Getting the 117M model
- Find the file download_model.py amongst the installed files.
- Open up powershell in this folder.
- Enter command:
python download_model.py 117M
Finally, it’s time to train the model. It will take a fair bit of resources and slow down performance if you are doing anything else while training. It’s best to just leave it to train and not use the computer.
Open up powershell in the folder that contains your encoded dataset and enter the following command:
python train.py --dataset dataset.npz --sample_every 50 --sample_num 2
You can change ‘2’ to any number of samples you want to generate as you train it. Generating samples while you train allows you to see the progress of the model. Press CTRL+C to stop the training. Technically, it pauses, since you can just run the command again and it will pick up where it left off (as long as you didn’t change any of the files).
That’s about it, you now have the ability to generate as many samples as you’d like while training. There are some more steps that you could go through once you have your perfect model that would allow you to generate more samples without training. However, it is unlikely you will reach a perfect model, so for the purposes of this post what we have covered is sufficient. I also find it more interesting to generate and view samples as it trains, allowing me to see its progress with each iteration.
For the masses?
It is clear that, similar to the widespread proliferation of information - and the number of people that have access to it - the internet will (and mostly has) enable(d) billions of people to utilise machine learning technologies. However, as we have just worked through, the process is a bit fiddly and not amazingly effective.
Hmm… just like a lot of early tech that we take now take for granted.
It seems to me that the next step of ML/AI technology is not some breakthrough that will allow Skynet-like AI roaming around, but instead for there to be a set of tools that completely abstract much of the ‘fiddly’ setup and implementation that is currently required to generate samples.
If such tools existed (which would be used in a similar fashion to current alternatives like TensorFlow or Keras), opportunities would arise for specialist ‘trainers’ who would be able to fine tune parameters to produce optimal samples.
The ML community would be split into, firstly, the mathematicians focusing on the matrix crunching that goes behind training models, and secondly, trainers who are effective at the art of finetuning parameters, which is a different skill.

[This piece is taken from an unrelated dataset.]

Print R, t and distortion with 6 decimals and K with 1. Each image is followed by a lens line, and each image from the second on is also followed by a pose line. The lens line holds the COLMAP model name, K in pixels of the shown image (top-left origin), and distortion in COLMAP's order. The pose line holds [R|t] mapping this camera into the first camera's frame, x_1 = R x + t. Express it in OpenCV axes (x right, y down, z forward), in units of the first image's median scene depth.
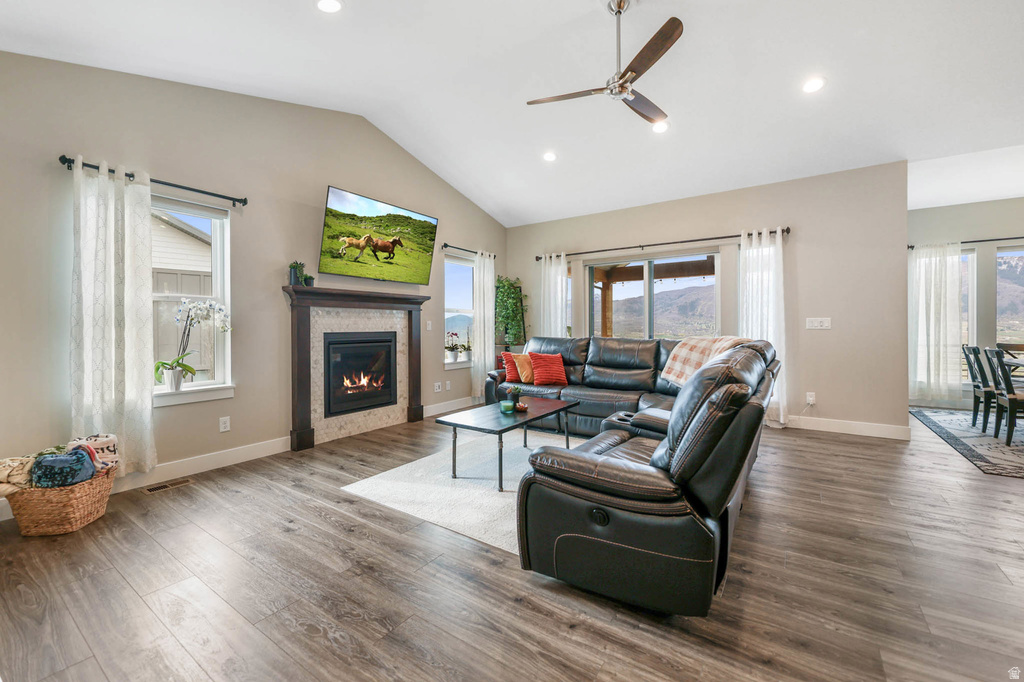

It could also open the possibility of companies selling pre-trained models suited to do a particular task, with paying customers using the model to generate samples to their heart’s content (possibly even hiring a trainer to do it for them if they want better results).
As a result, copyright law would likely append an unusual provision - one may not use a sample outside the uses stated in the user licence agreement provided by the company which sold the model. This would tackle the problem of people perhaps selling novels generated with the model, when the company actually only sold it to customers for personal use/entertainment.
It sparks up the (now tiresome to many) question of data ownership. If I sell you a model trained on Stephen King’s novels, and you generate a 600-page sample that reads like one of Stephen King’s works, who owns the sample? Do you (the consumer), the company or Stephen King himself own it?
These are my opinions/predictions on the future of (our interaction with) ML/AI. I believe things will be simplified before we advance. Taking a step back, before another two forward, if you will. As a first year CS student, I do not know precisely how feasible my statements are, because I am not an expert (yet), but I plan to return this topic in the future and see how accurate I was.